**WRITTEN TASK:**
Filter the material below so that only lines containing "begin" remain.

**DATA:**
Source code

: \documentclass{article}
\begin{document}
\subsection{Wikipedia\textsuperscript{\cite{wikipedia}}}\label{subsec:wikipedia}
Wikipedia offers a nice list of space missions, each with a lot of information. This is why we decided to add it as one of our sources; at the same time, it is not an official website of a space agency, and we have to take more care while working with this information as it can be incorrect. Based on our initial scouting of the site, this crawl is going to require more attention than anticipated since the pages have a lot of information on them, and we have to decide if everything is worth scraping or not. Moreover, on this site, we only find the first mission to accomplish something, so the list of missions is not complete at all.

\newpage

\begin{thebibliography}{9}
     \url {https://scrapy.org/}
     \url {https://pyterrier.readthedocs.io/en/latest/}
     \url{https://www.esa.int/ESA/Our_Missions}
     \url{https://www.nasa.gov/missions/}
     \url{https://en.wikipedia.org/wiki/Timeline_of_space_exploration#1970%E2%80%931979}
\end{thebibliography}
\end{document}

* * *

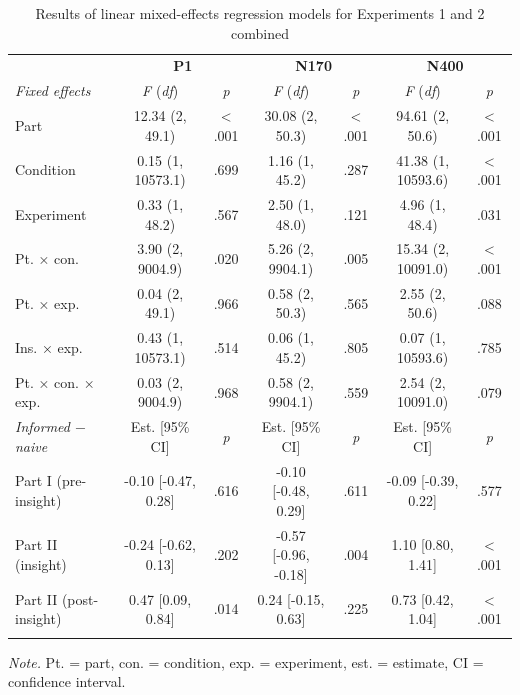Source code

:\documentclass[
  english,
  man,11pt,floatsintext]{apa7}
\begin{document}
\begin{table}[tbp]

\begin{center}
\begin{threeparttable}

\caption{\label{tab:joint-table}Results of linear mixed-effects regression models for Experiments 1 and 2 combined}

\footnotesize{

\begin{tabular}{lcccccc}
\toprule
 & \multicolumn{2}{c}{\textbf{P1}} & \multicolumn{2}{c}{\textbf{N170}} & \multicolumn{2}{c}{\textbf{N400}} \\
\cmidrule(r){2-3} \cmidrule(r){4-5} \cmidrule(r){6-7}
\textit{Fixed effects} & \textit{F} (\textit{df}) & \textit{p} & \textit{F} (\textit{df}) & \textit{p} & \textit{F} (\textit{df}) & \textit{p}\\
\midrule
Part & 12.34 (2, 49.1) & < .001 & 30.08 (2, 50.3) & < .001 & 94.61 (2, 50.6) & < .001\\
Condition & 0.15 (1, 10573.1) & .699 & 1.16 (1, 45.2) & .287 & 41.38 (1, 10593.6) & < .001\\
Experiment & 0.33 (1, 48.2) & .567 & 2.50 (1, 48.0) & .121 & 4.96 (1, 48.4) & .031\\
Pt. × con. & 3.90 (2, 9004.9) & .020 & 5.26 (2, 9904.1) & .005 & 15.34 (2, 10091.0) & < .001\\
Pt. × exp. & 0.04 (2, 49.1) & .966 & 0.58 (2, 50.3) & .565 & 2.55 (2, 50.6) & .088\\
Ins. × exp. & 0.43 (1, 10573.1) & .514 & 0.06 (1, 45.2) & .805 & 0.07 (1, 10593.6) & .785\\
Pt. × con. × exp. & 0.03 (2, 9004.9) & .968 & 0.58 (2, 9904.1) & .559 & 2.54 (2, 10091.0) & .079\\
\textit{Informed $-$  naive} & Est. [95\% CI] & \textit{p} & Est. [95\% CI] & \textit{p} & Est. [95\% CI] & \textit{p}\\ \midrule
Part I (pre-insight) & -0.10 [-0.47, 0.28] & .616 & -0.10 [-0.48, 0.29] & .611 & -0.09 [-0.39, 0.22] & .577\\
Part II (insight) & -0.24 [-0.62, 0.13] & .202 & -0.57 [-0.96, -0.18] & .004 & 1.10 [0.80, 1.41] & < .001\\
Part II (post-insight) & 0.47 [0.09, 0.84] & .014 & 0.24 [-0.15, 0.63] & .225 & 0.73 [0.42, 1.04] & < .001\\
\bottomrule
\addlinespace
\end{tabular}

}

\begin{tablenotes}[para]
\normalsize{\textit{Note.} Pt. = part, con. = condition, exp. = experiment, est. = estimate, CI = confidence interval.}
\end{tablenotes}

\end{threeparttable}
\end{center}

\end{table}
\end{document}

**SOLUTION TO THE PROBLEM:**
\begin{document}
\begin{thebibliography}{9}
\begin{document}
\begin{table}[tbp]
\begin{center}
\begin{threeparttable}
\begin{tabular}{lcccccc}
\begin{tablenotes}[para]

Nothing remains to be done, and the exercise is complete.